» **Instruction**
Reproduce the closing run of lines below verbatim, from the line that contains "Lire la suite sur" up to and including the final line.

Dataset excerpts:
::::::

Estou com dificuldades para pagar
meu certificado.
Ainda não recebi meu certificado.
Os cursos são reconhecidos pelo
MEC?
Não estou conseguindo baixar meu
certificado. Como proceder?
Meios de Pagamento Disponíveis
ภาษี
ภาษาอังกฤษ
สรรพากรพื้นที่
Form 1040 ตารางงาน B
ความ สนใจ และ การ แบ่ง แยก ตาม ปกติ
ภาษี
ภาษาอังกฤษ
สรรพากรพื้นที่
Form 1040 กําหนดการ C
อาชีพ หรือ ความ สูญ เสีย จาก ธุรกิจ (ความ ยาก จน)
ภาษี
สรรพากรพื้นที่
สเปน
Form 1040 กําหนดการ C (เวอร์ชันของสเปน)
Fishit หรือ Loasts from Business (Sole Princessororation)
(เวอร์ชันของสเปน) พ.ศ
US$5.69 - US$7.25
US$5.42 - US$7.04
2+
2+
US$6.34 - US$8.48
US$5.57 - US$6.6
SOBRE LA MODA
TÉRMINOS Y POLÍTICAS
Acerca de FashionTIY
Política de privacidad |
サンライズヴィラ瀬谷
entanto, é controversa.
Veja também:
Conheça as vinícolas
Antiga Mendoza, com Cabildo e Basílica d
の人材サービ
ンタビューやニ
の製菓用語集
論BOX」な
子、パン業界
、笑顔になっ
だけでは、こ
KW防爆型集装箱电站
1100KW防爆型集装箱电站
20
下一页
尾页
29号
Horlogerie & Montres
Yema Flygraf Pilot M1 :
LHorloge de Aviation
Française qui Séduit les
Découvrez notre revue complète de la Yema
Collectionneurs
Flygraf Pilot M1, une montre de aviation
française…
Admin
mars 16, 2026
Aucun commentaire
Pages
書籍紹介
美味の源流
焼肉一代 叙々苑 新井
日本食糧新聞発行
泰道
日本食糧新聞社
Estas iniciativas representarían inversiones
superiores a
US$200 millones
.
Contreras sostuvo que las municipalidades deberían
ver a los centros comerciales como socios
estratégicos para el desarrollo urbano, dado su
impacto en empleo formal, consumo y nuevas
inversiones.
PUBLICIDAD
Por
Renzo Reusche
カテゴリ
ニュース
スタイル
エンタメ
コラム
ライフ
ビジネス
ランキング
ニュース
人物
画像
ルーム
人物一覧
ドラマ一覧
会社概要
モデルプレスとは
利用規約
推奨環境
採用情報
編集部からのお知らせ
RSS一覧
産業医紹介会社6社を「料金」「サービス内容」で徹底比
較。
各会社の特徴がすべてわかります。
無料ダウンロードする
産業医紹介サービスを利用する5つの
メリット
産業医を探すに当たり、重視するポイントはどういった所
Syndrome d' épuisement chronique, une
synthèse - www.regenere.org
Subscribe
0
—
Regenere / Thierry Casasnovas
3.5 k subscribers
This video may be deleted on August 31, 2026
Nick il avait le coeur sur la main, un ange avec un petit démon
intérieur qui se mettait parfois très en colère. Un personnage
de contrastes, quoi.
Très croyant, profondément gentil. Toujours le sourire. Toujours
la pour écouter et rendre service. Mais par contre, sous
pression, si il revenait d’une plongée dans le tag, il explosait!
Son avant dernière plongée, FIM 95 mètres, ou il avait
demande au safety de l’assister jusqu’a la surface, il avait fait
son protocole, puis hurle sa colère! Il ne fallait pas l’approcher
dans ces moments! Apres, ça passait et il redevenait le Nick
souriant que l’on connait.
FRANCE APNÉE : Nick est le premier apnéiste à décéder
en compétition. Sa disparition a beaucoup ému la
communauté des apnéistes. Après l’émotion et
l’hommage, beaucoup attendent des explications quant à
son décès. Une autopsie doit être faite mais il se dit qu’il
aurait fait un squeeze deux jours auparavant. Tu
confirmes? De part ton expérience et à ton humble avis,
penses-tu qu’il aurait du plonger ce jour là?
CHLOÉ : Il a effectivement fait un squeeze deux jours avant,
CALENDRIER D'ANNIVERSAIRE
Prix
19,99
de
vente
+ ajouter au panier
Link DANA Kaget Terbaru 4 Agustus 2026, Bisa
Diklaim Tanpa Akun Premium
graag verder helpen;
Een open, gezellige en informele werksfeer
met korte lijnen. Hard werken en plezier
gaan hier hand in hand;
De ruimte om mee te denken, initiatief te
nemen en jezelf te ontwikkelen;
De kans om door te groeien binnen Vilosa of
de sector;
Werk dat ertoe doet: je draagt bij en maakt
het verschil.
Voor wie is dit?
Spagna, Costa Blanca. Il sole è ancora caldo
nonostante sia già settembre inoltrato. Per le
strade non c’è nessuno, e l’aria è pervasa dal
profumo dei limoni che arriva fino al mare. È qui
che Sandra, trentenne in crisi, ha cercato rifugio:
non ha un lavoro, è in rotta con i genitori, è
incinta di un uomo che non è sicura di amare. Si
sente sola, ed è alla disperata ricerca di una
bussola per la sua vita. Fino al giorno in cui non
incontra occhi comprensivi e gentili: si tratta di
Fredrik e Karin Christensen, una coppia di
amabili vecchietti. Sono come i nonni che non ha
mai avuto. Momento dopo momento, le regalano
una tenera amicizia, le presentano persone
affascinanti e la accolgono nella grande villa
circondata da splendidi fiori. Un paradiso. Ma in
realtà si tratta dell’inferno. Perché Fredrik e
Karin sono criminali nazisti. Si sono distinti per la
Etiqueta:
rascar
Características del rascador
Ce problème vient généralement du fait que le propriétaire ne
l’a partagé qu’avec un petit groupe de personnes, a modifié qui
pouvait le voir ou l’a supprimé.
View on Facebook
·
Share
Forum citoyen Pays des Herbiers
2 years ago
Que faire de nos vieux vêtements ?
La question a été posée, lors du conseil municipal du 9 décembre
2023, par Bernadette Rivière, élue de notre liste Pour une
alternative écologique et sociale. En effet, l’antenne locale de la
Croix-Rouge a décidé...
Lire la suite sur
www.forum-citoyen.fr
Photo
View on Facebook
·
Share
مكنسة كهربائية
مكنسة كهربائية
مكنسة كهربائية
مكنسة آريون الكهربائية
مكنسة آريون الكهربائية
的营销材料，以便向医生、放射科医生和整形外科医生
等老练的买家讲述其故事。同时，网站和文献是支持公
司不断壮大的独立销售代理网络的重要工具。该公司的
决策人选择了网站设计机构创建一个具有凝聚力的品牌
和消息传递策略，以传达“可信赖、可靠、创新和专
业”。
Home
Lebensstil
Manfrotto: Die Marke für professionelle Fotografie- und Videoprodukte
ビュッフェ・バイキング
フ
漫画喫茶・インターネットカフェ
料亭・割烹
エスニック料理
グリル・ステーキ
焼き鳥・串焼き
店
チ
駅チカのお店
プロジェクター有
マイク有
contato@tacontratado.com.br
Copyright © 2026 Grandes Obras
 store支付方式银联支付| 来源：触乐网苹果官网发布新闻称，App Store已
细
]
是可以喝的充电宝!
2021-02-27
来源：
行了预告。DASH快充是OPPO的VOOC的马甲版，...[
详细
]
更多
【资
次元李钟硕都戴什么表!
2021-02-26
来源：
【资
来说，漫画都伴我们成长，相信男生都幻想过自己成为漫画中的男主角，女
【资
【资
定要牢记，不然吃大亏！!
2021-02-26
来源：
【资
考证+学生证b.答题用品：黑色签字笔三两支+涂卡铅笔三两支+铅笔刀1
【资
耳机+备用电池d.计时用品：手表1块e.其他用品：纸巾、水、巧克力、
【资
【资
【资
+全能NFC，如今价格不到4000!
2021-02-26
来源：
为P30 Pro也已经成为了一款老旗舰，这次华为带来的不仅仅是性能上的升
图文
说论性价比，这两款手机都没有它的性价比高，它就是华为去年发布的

::::::

» **Problem solution**
Lire la suite sur
www.forum-citoyen.fr
Photo
View on Facebook
·
Share
مكنسة كهربائية
مكنسة كهربائية
مكنسة كهربائية
مكنسة آريون الكهربائية
مكنسة آريون الكهربائية
的营销材料，以便向医生、放射科医生和整形外科医生
等老练的买家讲述其故事。同时，网站和文献是支持公
司不断壮大的独立销售代理网络的重要工具。该公司的
决策人选择了网站设计机构创建一个具有凝聚力的品牌
和消息传递策略，以传达“可信赖、可靠、创新和专
业”。
Home
Lebensstil
Manfrotto: Die Marke für professionelle Fotografie- und Videoprodukte
ビュッフェ・バイキング
フ
漫画喫茶・インターネットカフェ
料亭・割烹
エスニック料理
グリル・ステーキ
焼き鳥・串焼き
店
チ
駅チカのお店
プロジェクター有
マイク有
contato@tacontratado.com.br
Copyright © 2026 Grandes Obras
 store支付方式银联支付| 来源：触乐网苹果官网发布新闻称，App Store已
细
]
是可以喝的充电宝!
2021-02-27
来源：
行了预告。DASH快充是OPPO的VOOC的马甲版，...[
详细
]
更多
【资
次元李钟硕都戴什么表!
2021-02-26
来源：
【资
来说，漫画都伴我们成长，相信男生都幻想过自己成为漫画中的男主角，女
【资
【资
定要牢记，不然吃大亏！!
2021-02-26
来源：
【资
考证+学生证b.答题用品：黑色签字笔三两支+涂卡铅笔三两支+铅笔刀1
【资
耳机+备用电池d.计时用品：手表1块e.其他用品：纸巾、水、巧克力、
【资
【资
【资
+全能NFC，如今价格不到4000!
2021-02-26
来源：
为P30 Pro也已经成为了一款老旗舰，这次华为带来的不仅仅是性能上的升
图文
说论性价比，这两款手机都没有它的性价比高，它就是华为去年发布的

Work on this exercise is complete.